Logo

1. Hukuk Dairesi2022/540 E. 2022/4354 K.

Yapay Zeka Özeti

Bu karar için yapay zeka özeti oluşturulamadı.

Karar Metni

"İçtihat Metni"

MAHKEMESİ :ASLİYE HUKUK MAHKEMESİ

Taraflar arasındaki tapu iptali ve tescil, olmazsa tenkis istemli dava sonunda İstanbul Anadolu 27. Asliye Hukuk Mahkemesince verilen 08.04.2021 tarihli ve 2020/150 Esas ve 2021/152 Karar sayılı karar yasal süre içerisinde davacı tarafından duruşma istemli temyiz edilmiş olmakla; duruşma günü olarak saptanan 31/05/2022 Salı günü için yapılan tebligat üzerine temyiz eden davacı vekili Avukat ... geldi, davetiye tebliğine rağmen temyiz edilen davalılar ... v.d. vekili gelmedi. Yokluğunda duruşmaya başlandı, süresinde verilen ve kayıt olunduğu anlaşılan temyiz dilekçesinin kabulüne karar verildikten sonra, dosya incelenip gereği düşünüldü:

I. DAVA

Davacı dava dilekçesinde, mirasbırakan...'un 1111 ada 30 parselde yer alan 12 nolu bağımsız bölümü ara malik kullanmak suretiyle, 10 nolu bağımsız bölümünde doğrudan oğlu olan davalı ...'ye, aynı parseldeki 1 nolu dükkanı ise gelini olan diğer davalı ...'e satış suretiyle temlik ettiğini, işlemlerin mirasçıdan mal kaçırma amaçlı ve muvazaalı olduğunu ileri sürerek tapu kayıtlarının iptali ile miras payı oranında adına tesciline, olmadığı takdirde tenkise karar verilmesini istemiştir.

II. CEVAP

Davalılar cevap dilekçelerinde, mirasbırakanın dava konusu taşınmaz üzerine 1993 yılında kat karşılığı inşaat sözleşmesi ile 20 daireli bina yaptırdığını, müteahhidin dairelerini verdikten sonra kendisine kalan 6 daire, 1 dükkan toplam 7 adet bağımsız bölüm üzerinde dilediği gibi tasarrufta bulunduğunu, bunlardan 8 nolu dairede oturduğunu, 5 nolu daireyi eşi ...'ye, 6 nolu daireyi davacı kızı ...'ya, 10 nolu daireyi de davalı oğlu ...'ye paylaştırdığını, 1 nolu dükkan ve 12 nolu dairenin satışının gerçek olduğunu belirterek davanın reddini savunmuşlardır.

▶ **Soru**
Karar metninde "Davalılar cevap dilekçelerinde, mirasbırakanın" sözlerinden başlayıp "davanın reddini savunmuşlardır." sözlerine kadar inen bölümün tamamını hiç değiştirmeden döndürünüz. Bu veriler karar metniyle ilgili değildir.

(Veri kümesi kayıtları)

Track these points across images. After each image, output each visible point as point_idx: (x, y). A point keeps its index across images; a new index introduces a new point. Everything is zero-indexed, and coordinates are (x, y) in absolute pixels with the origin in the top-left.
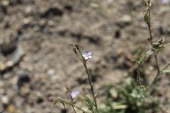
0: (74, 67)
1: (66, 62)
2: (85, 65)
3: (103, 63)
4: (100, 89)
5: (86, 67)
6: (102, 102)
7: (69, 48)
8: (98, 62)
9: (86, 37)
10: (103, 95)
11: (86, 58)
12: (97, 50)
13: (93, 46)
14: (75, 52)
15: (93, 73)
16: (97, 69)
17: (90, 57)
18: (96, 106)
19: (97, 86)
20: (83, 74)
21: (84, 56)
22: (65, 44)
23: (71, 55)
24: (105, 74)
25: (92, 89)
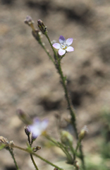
0: (33, 74)
1: (15, 63)
2: (58, 67)
3: (97, 64)
4: (89, 123)
5: (60, 72)
6: (94, 151)
7: (23, 32)
8: (87, 64)
9: (60, 9)
10: (97, 134)
11: (61, 52)
12: (84, 36)
13: (74, 28)
14: (38, 38)
15: (76, 88)
16: (83, 79)
17: (70, 49)
18: (82, 157)
19: (82, 116)
20: (53, 90)
21: (57, 46)
22: (14, 22)
23: (26, 48)
24: (100, 89)
25: (73, 119)
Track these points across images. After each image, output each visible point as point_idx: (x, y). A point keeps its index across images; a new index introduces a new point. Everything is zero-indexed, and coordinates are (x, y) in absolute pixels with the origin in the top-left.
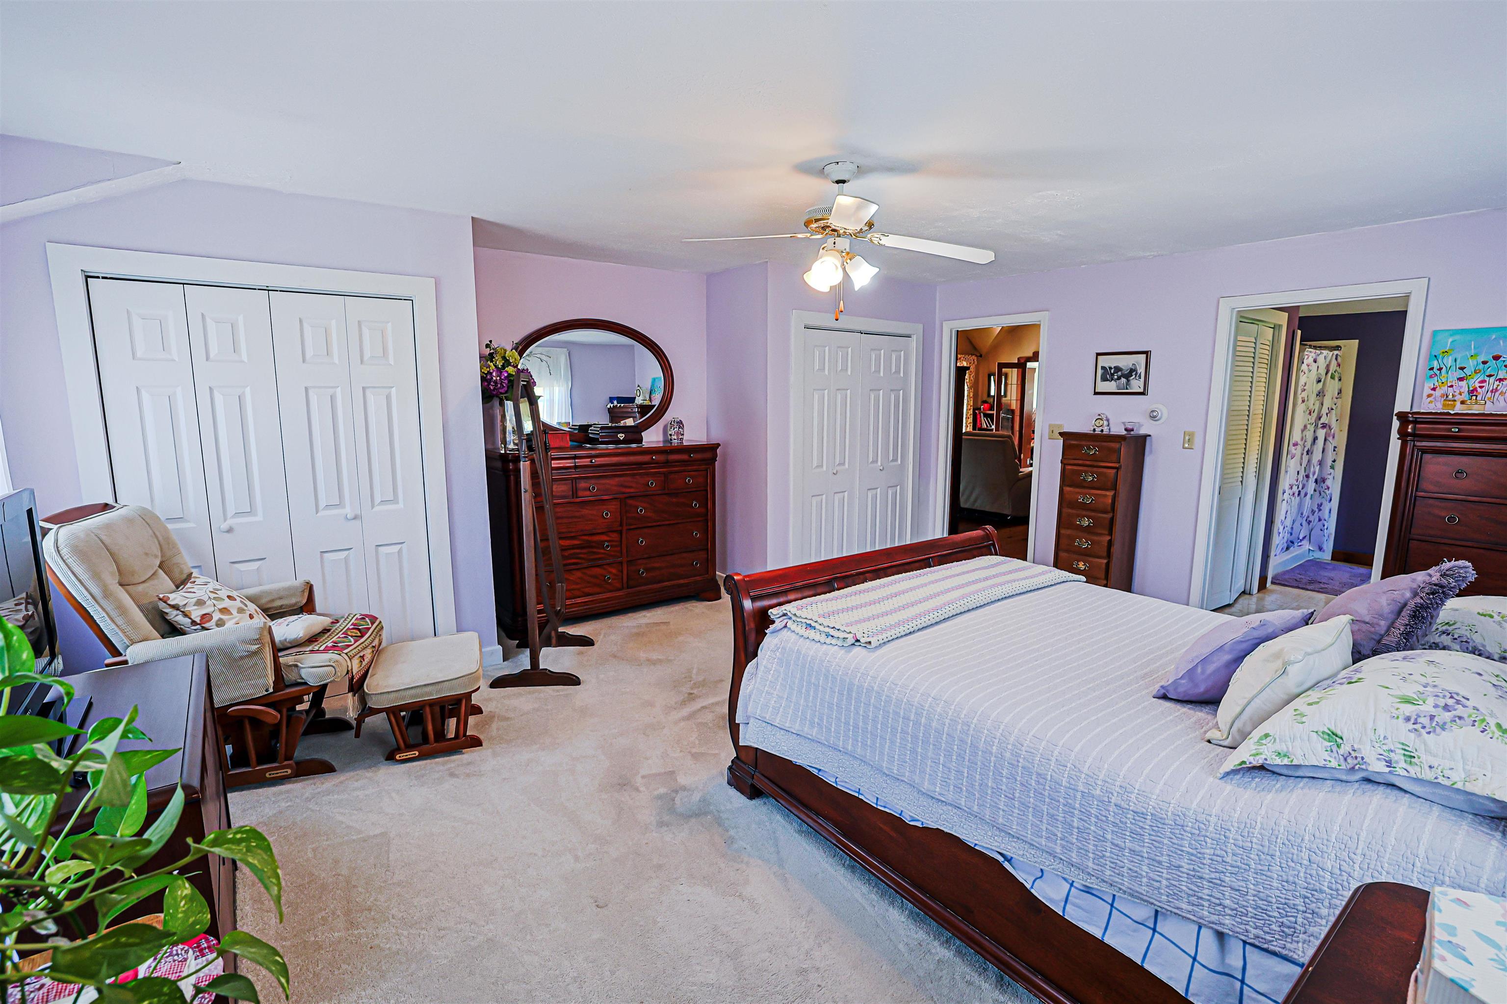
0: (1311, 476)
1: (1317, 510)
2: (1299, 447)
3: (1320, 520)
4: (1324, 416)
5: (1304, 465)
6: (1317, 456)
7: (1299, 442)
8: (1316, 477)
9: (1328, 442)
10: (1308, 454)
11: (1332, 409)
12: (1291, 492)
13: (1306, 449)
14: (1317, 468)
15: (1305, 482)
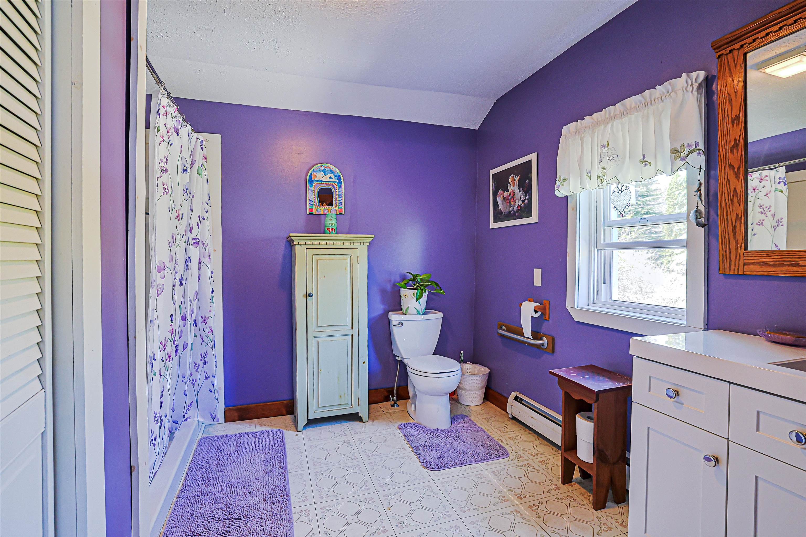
0: (189, 317)
1: (201, 363)
2: (169, 275)
3: (207, 377)
4: (195, 228)
5: (178, 303)
6: (192, 286)
7: (168, 264)
8: (194, 317)
9: (203, 265)
10: (181, 284)
11: (204, 219)
12: (164, 355)
13: (178, 277)
14: (195, 304)
15: (182, 327)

▶ **Yanıt**
Davalılar cevap dilekçelerinde, mirasbırakanın dava konusu taşınmaz üzerine 1993 yılında kat karşılığı inşaat sözleşmesi ile 20 daireli bina yaptırdığını, müteahhidin dairelerini verdikten sonra kendisine kalan 6 daire, 1 dükkan toplam 7 adet bağımsız bölüm üzerinde dilediği gibi tasarrufta bulunduğunu, bunlardan 8 nolu dairede oturduğunu, 5 nolu daireyi eşi ...'ye, 6 nolu daireyi davacı kızı ...'ya, 10 nolu daireyi de davalı oğlu ...'ye paylaştırdığını, 1 nolu dükkan ve 12 nolu dairenin satışının gerçek olduğunu belirterek davanın reddini savunmuşlardır.